Turkey says U.N. Security Council should end 'massacre' in Syria's Ghouta

Smoke rises from the rebel held besieged town of Hamouriyeh, eastern Ghouta, near Damascus, Syria, February 21, 2018. REUTERS/Bassam Khabieh

ANKARA (Reuters) - The United Nations should end a "massacre" by Syria's government in eastern Ghouta, the spokesman for Turkish President Tayyip Erdogan said ahead of a U.N. Security Council vote on Saturday on a demand for a 30-day ceasefire in Syria.

A draft resolution aimed at ending a deadly pro-government bombing campaign in the eastern Ghouta district and elsewhere in Syria was delayed by the U.N. Security Council on Friday after a flurry of last-minute negotiations caused a 24-hour delay.

The ceasefire will be put to the vote in the 15-member council at noon (1700 GMT) on Saturday.

Turkey, one of the main backers of rebels fighting to overthrow President Bashar al-Assad, on Saturday called for the world to jointly put an end to one of the deadliest pro-government bombing campaigns targeting rebels in the seven-year Syrian civil war.
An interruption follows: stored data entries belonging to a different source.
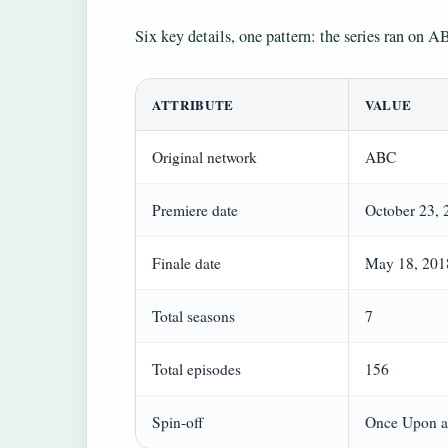
Six key details, one pattern: the series ran on AB
ATTRIBUTE
VALUE
Original network
ABC
Premiere date
October 23, 
Finale date
May 18, 201
Total seasons
7
Total episodes
156
Spin-off
Once Upon a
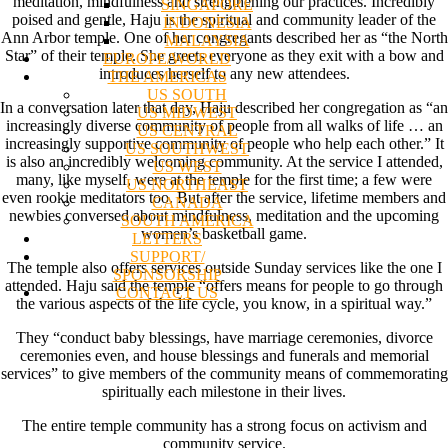
meditation, mindfulness and strengthening our practices. Incredibly
SINGAPORE
poised and gentle, Haju is the spiritual and community leader of the
INDONESIA
Ann Arbor temple. One of her congregants described her as “the North
MALAYSIA
Star” of their temple. She greets everyone as they exit with a bow and
EUROPE/WORLD
introduces herself to any new attendees.
THE AMERICAS
US SOUTH
In a conversation later that day, Haju described her congregation as “an
US MIDWEST
increasingly diverse community of people from all walks of life … an
US CENTRAL
increasingly supportive community of people who help each other.” It
US SOUTHWEST
is also an incredibly welcoming community. At the service I attended,
US WEST
many, like myself, were at the temple for the first time; a few were
US NORTHEAST
even rookie meditators too. But after the service, lifetime members and
CANADA
newbies conversed about mindfulness, meditation and the upcoming
SOUTH AMERICA
women’s basketball game.
LETTERS
SUPPORT/
The temple also offers services outside Sunday services like the one I
SPONSORSHIP
attended. Haju said the temple “offers means for people to go through
CONTACT US
the various aspects of the life cycle, you know, in a spiritual way.”
They “conduct baby blessings, have marriage ceremonies, divorce
ceremonies even, and house blessings and funerals and memorial
services” to give members of the community means of commemorating
spiritually each milestone in their lives.
The entire temple community has a strong focus on activism and
community service.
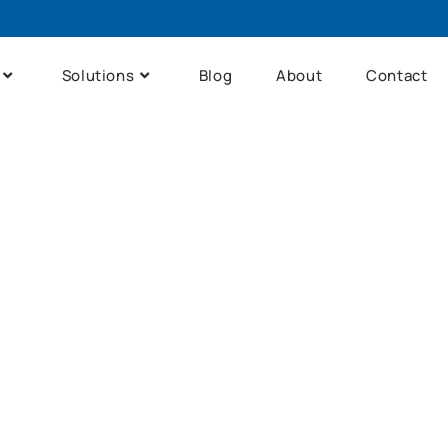
Solutions
Blog
About
Contact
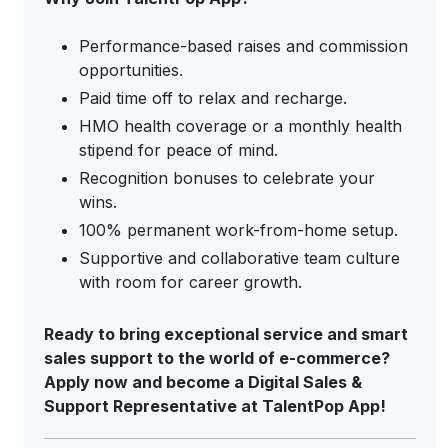
Performance-based raises and commission
opportunities.
Paid time off to relax and recharge.
HMO health coverage or a monthly health
stipend for peace of mind.
Recognition bonuses to celebrate your
wins.
100% permanent work-from-home setup.
Supportive and collaborative team culture
with room for career growth.
Ready to bring exceptional service and smart
sales support to the world of e-commerce?
Apply now and become a Digital Sales &
Support Representative at TalentPop App!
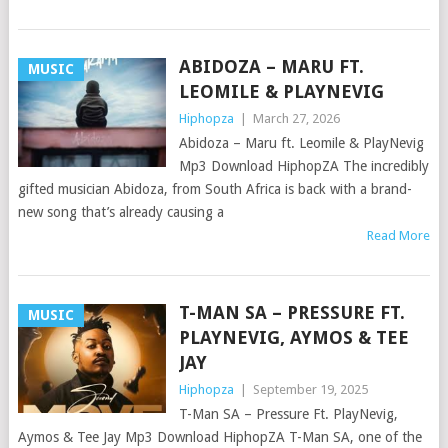
ABIDOZA – MARU FT.
MUSIC
LEOMILE & PLAYNEVIG
Hiphopza
|
March 27, 2026
Abidoza – Maru ft. Leomile & PlayNevig
Mp3 Download HiphopZA The incredibly
gifted musician Abidoza, from South Africa is back with a brand-
new song that’s already causing a
Read More
T-MAN SA – PRESSURE FT.
MUSIC
PLAYNEVIG, AYMOS & TEE
JAY
Hiphopza
|
September 19, 2025
T-Man SA – Pressure Ft. PlayNevig,
Aymos & Tee Jay Mp3 Download HiphopZA T-Man SA, one of the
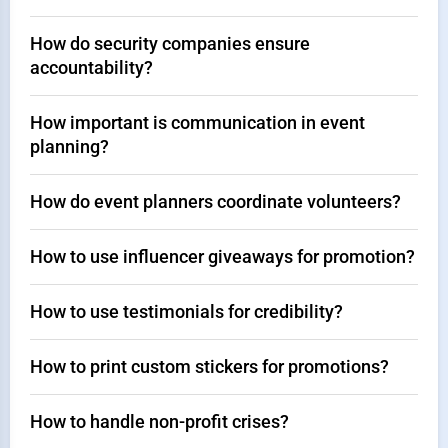
How do security companies ensure
accountability?
How important is communication in event
planning?
How do event planners coordinate volunteers?
How to use influencer giveaways for promotion?
How to use testimonials for credibility?
How to print custom stickers for promotions?
How to handle non-profit crises?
"The Assad regime is carrying out a massacre in eastern Ghouta... A vote will be held in the UNSC for the attacks to end and aid to be delivered. The whole world should jointly say 'stop' to this massacre," Erdogan's spokesman, Ibrahim Kalin, wrote on Twitter.

Warplanes pounded the eastern Ghouta rebel enclave again on Saturday, the seventh day in a row of a fierce escalation by Damascus and its allies, an emergency service, a witness and a monitoring group said.

A surge of rocket fire, shelling and air strikes has killed nearly 500 people since Sunday night, the Syrian Observatory for Human Rights said. The dead included more than 120 children.

Previous ceasefires have had a poor record of ending fighting in Syria, where Assad's forces have gained the upper hand with support from Russia, which has a history of standing in the way of Security Council measures that would harm Assad's interests.